Does anyone know what the exact proofs we need to learn are? For example, the sum of an arithmetic series.

I know that sin^2(x) + cos^2(x) = 1 also has to be learned but I'm not sure what else there is. I tried checking the syllabus but I'm still confused. Learning them would basically guarantee those few marks too

I know that sin^2(x) + cos^2(x) = 1 also has to be learned but I'm not sure what else there is. I tried checking the syllabus but I'm still confused. Learning them would basically guarantee those few marks too

Those are formulas, not proofs.

This is good:

https://m.youtube.com/watch?v=kzYWrwk5O2k

This is good:

https://m.youtube.com/watch?v=kzYWrwk5O2k

Original post by JeffDaPenguin

Oh yes what I meant was, questions that ask to prove the formulas. I.e, prove that the sum of an arithmetic series is n/2(2a+(n-1)dI hope that makes sense? Thanks for the yt link

Original post by poppjngcandy

Oh yes what I meant was, questions that ask to prove the formulas. I.e, prove that the sum of an arithmetic series is n/2(2a+(n-1)dI hope that makes sense? Thanks for the yt link

It's not hard to search for 'proof' in the specification.

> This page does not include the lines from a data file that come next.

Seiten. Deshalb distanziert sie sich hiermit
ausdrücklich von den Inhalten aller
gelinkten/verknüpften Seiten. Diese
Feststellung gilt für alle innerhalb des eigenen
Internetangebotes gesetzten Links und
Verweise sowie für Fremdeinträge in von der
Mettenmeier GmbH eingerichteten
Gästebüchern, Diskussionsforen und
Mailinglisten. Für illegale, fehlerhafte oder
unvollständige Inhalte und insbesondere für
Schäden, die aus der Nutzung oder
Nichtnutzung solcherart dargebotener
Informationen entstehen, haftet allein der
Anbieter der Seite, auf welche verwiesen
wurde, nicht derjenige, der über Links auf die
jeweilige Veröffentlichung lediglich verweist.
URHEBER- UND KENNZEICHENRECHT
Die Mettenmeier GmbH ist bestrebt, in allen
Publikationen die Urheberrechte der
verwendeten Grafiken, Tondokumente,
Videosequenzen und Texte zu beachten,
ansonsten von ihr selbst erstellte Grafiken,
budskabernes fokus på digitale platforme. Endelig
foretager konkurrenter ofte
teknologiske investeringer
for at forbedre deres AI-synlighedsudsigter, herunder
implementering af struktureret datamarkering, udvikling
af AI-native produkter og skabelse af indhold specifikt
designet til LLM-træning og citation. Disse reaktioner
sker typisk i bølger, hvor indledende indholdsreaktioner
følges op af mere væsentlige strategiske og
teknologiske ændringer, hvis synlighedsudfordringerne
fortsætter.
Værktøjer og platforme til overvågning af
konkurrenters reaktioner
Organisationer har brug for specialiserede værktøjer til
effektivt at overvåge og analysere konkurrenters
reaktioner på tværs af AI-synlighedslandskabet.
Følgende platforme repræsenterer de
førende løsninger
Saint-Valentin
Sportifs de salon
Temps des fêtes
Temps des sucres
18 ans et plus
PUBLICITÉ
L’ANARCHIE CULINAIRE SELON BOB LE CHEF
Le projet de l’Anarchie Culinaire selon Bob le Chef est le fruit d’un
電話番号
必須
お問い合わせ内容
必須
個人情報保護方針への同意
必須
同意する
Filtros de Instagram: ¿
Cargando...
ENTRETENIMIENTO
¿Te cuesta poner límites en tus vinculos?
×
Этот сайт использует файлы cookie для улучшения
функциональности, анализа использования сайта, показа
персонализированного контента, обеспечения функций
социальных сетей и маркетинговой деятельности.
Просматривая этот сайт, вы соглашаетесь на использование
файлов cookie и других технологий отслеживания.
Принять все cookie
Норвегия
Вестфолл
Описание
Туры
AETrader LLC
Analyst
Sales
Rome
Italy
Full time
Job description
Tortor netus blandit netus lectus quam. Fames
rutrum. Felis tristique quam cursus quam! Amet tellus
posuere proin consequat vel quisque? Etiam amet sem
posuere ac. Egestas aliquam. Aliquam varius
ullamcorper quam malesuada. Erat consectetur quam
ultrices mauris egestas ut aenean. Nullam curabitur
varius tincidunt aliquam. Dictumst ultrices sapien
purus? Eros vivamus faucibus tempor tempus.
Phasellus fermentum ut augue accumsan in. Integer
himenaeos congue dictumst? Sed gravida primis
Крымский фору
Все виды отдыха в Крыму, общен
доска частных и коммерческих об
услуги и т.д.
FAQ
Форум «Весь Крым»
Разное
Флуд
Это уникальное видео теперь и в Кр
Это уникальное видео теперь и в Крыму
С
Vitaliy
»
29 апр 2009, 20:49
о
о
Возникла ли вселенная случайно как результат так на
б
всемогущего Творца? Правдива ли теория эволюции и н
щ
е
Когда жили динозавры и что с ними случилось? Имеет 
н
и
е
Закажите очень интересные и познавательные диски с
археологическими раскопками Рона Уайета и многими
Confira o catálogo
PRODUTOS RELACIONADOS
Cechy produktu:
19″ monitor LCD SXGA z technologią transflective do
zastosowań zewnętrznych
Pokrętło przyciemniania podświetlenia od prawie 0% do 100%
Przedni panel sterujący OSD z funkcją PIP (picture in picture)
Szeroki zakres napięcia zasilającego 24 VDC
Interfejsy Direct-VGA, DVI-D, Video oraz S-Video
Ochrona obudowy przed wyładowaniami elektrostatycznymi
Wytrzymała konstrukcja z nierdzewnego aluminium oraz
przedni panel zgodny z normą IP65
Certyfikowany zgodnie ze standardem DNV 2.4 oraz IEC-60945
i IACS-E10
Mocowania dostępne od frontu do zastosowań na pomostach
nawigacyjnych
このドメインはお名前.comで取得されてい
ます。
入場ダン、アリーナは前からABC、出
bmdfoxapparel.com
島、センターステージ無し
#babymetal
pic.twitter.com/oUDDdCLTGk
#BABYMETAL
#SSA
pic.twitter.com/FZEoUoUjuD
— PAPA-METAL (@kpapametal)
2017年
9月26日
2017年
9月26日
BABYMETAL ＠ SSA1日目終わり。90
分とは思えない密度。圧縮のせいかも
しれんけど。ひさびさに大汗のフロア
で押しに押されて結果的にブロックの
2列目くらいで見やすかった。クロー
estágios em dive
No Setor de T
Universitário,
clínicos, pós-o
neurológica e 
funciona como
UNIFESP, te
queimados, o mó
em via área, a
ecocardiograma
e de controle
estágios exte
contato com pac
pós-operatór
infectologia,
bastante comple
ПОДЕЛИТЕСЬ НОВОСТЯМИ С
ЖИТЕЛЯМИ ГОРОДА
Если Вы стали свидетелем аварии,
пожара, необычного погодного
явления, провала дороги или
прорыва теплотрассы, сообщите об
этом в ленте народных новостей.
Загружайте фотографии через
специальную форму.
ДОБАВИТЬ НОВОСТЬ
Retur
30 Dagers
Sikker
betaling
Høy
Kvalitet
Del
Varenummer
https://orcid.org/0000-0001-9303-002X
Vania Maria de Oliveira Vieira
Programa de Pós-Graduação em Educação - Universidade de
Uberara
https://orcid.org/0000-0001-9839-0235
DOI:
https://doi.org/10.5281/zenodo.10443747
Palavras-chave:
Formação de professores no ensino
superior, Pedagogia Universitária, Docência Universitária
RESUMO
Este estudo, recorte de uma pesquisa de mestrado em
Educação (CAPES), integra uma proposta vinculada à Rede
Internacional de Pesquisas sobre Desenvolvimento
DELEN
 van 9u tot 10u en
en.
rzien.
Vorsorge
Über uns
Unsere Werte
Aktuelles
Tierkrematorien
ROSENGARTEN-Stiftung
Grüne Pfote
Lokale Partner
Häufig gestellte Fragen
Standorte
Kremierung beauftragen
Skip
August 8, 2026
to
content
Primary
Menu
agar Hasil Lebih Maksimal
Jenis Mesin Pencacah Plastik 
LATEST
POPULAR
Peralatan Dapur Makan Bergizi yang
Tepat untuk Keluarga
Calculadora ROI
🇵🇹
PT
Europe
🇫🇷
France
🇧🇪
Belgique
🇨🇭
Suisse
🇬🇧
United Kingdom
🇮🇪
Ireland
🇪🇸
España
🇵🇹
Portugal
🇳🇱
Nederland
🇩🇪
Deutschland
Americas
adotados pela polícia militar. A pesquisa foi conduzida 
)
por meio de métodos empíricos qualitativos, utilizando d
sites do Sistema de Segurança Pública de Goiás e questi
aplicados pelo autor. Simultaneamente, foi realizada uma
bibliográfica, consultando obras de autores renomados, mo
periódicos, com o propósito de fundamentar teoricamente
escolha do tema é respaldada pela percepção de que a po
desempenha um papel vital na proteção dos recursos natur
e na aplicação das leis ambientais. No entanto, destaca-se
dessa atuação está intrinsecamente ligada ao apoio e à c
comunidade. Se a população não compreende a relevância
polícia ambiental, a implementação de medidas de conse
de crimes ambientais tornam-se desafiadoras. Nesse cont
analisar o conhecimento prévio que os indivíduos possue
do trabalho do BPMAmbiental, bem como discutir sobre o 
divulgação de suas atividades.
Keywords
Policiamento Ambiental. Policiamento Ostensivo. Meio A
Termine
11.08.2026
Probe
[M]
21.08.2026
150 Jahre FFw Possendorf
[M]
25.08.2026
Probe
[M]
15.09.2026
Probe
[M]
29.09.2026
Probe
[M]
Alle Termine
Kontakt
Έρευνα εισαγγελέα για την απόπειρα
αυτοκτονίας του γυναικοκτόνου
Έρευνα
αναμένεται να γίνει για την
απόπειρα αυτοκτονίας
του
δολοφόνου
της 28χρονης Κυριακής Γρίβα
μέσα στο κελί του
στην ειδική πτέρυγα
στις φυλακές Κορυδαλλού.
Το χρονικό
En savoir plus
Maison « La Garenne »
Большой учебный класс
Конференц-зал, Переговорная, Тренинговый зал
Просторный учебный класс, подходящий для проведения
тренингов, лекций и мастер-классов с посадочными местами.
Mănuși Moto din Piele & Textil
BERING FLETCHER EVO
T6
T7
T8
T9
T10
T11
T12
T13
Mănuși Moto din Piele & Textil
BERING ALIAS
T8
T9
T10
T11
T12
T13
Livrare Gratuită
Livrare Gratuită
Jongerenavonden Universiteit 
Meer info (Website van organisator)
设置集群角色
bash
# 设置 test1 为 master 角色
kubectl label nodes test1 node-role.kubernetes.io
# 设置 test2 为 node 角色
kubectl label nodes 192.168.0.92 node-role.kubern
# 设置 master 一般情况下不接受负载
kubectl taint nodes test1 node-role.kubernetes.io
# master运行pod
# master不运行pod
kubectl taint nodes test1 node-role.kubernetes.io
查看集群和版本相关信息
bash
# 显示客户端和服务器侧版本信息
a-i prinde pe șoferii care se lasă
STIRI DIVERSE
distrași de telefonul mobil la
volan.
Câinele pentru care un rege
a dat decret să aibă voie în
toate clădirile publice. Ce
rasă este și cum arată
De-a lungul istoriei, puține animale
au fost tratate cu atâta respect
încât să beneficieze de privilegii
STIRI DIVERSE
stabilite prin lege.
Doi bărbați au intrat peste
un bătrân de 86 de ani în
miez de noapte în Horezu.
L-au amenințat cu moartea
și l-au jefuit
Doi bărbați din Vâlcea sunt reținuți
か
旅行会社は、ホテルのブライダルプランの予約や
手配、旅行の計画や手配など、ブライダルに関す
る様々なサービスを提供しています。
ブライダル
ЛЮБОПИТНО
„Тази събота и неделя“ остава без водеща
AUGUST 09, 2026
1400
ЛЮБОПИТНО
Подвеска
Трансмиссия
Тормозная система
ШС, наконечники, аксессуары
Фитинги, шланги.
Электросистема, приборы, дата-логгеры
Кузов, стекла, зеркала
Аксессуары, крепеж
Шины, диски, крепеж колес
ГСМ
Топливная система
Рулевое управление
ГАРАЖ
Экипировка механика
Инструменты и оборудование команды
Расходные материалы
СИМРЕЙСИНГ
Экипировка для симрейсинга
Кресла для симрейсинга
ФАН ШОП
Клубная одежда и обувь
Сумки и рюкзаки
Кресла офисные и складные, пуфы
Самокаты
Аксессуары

I'd say the only two "you must know this" results are the sums of arithmetic/geometric progressions. It also says "Understand and use double angle formulae; use of formulae for sin (A ± B),cos (A ± B), and tan (A ± B), understand geometrical proofs of these formulae." but I'd hesitate to say that means you'd be expected to be able to prove them.

Original post by poppjngcandy

Does anyone know what the exact proofs we need to learn are? For example, the sum of an arithmetic series.

I know that sin^2(x) + cos^2(x) = 1 also has to be learned but I'm not sure what else there is. I tried checking the syllabus but I'm still confused. Learning them would basically guarantee those few marks too

I know that sin^2(x) + cos^2(x) = 1 also has to be learned but I'm not sure what else there is. I tried checking the syllabus but I'm still confused. Learning them would basically guarantee those few marks too

A couple of "show that" questions I think I can recall seeing are:

1) Starting with the standard expressions for sin(A + B) and cos(A + B) (both given), derive the standard expression for tan(A + B).

2) Starting with expressions y(t) and x(t) for the vertical and horizontal displacement of a projectile, eliminate t so as to end up with an expression for y as a function of x.